Data quality

From CCP4 wiki
Revision as of 02:20, 10 February 2008 by Wgscott (talk | contribs) (changed to greek letter sigma)
Jump to navigationJump to search

What is the resolution of my dataset?

First of all, it is limited by completeness. In practical terms this means that the highest resolution you can get is the resolution at the edge of the detector. If you collected enough frames, you may be able to squeeze out 0.1A if you process data all the way to the corner. Usually the detector is positioned close enough to the crystal so that you don't have any diffraction at the edge and then resolution limits should be chosen based on strength of the diffraction.

This limit is commonly based on average [math]\displaystyle{ I/\sigma }[/math]. Examples of such choices are:

- [math]\displaystyle{ I/\sigma=1 }[/math] in the highest resolution shell

- [math]\displaystyle{ I/\sigma=2 }[/math] in the highest resolution shell

- at least 50% of reflections in the highest resolution shell have [math]\displaystyle{ I/\sigma }[/math] > 2


Some of these choices are more liberal than others (and so will give you higher resolution).

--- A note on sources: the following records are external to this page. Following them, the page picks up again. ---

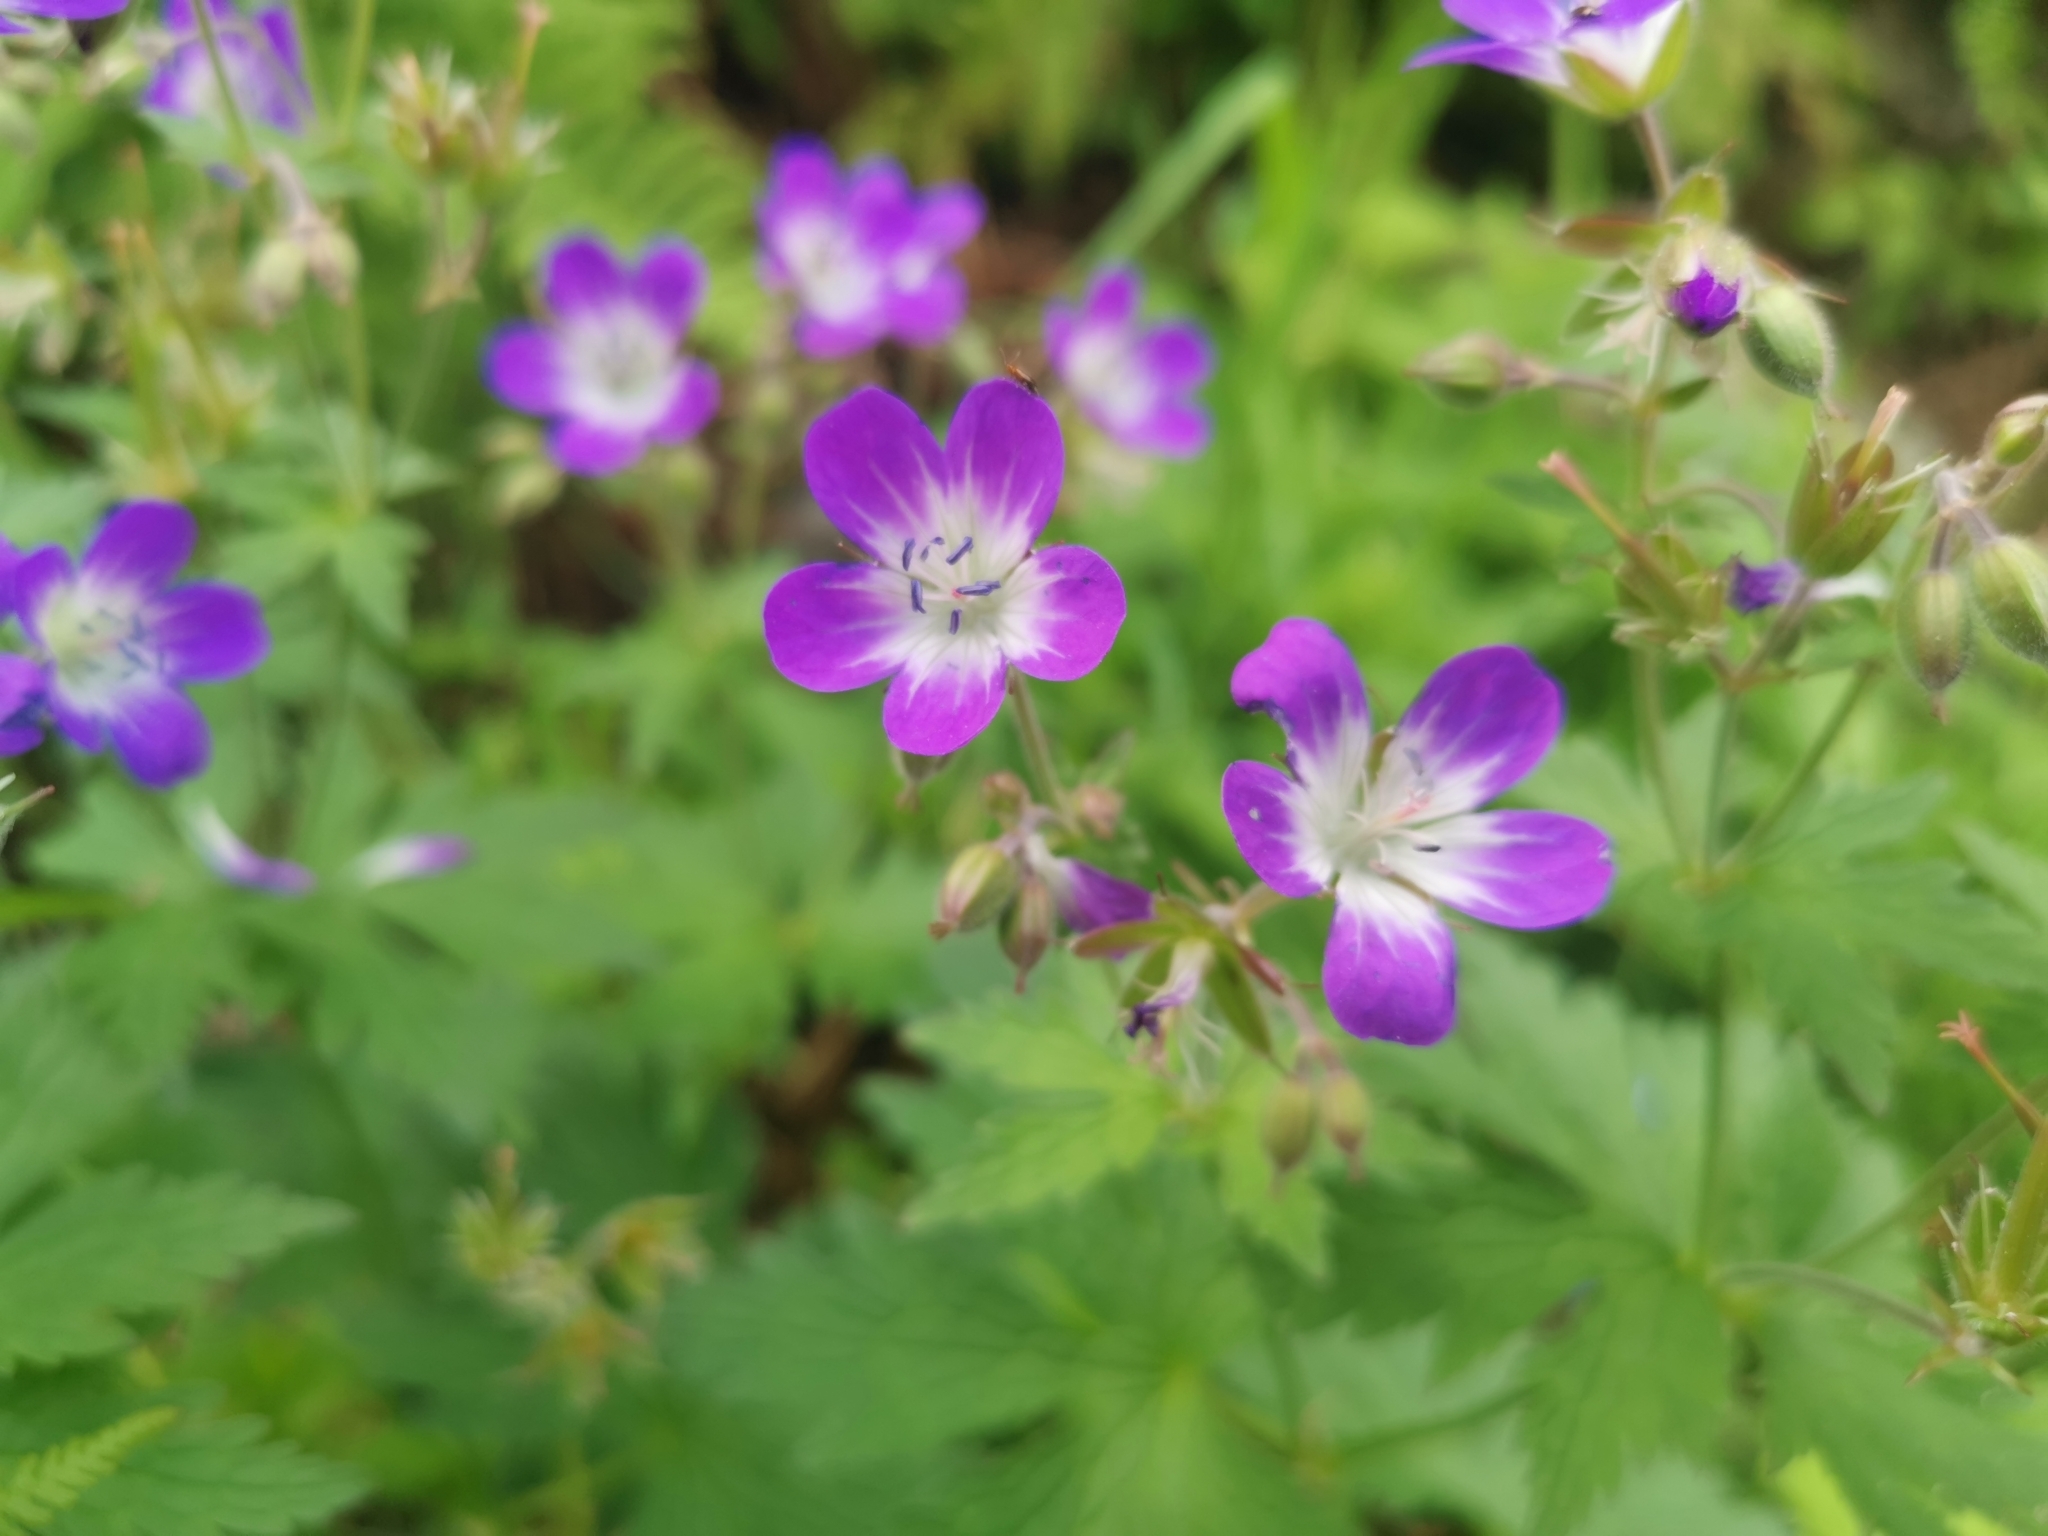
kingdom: Plantae
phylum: Tracheophyta
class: Magnoliopsida
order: Geraniales
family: Geraniaceae
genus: Geranium
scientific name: Geranium sylvaticum
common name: Wood crane's-bill
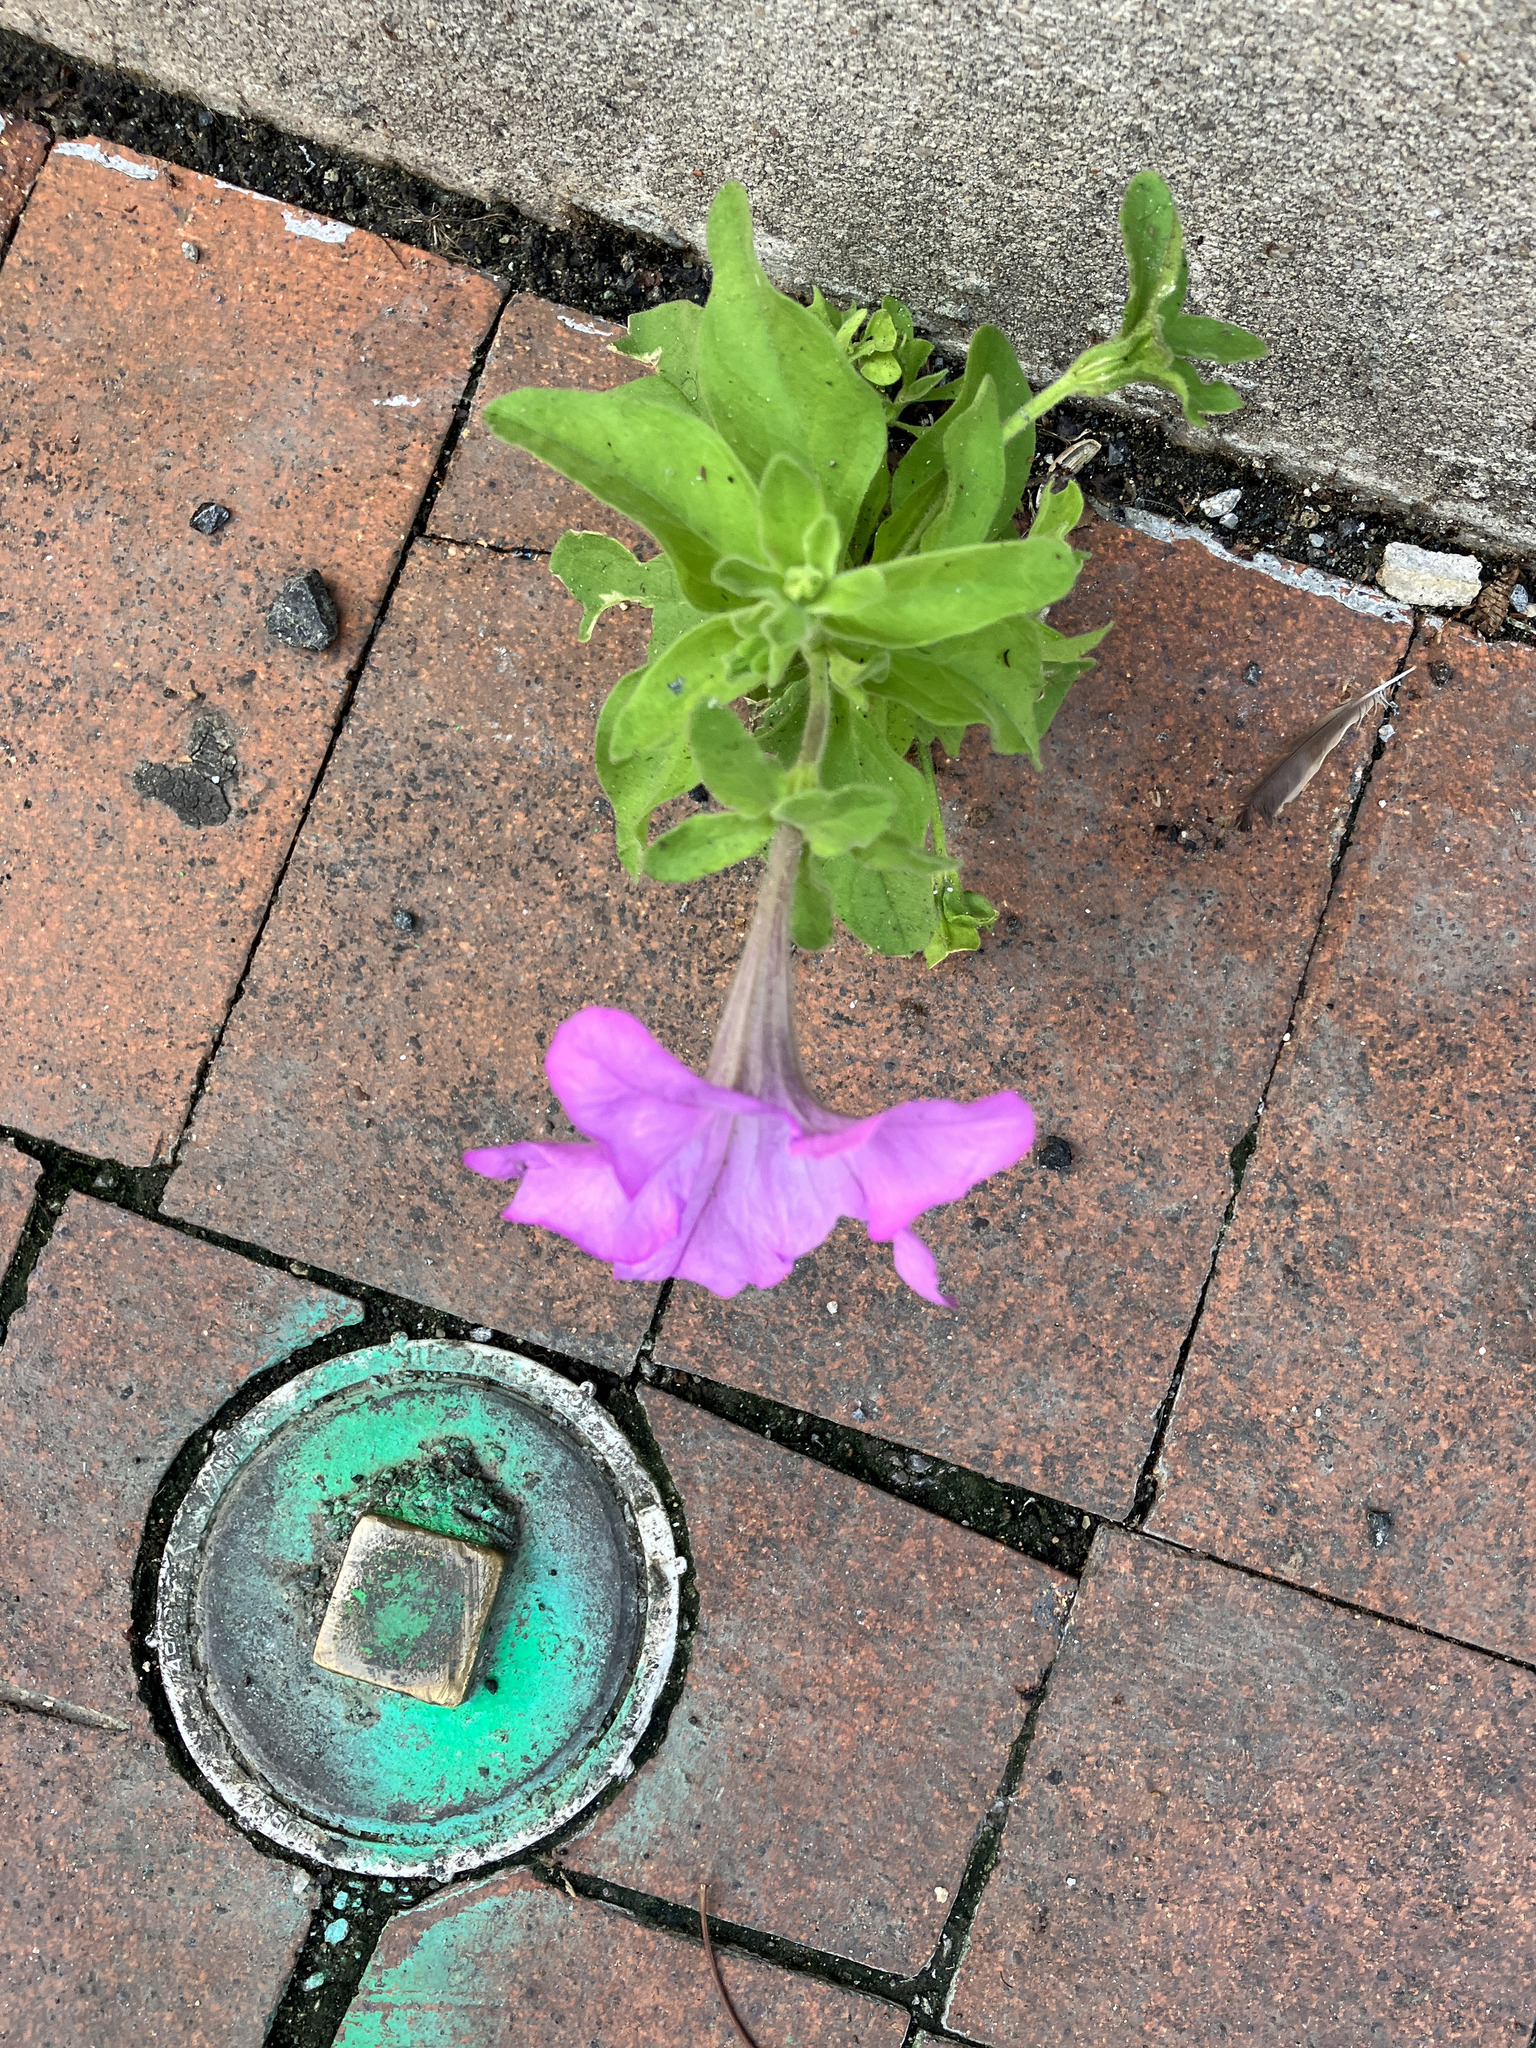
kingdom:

It is probably not worthwhile to argue which choice is the best, since it is indeed a matter of personal preference.

There is not probably much reason to limit resolution by Rmerge. When the resolution limit is selected based on Rmerge being less than certain cutoff, the argument is that in higher resolution shells the variation among independent measurements of the intensity of the same reflection is too high. But such variation is bound to be high for weak reflections. Plus, factors such as redundancy may significantly affect Rmerge. Rmerge may and should be used as the measure of the overall data quality (e.g. of two independent datasets the one that has higher Rmerge probably is noisier).

One thing you achieve by choosing resolution limit based on Rmerge (which generally means that your I/sigma in the highest resolution shell will be >4), of course, is lower R-factors in refinement. It is perfectly OK to aspire low R-factors, but to achieve this by throwing away data probably isn't.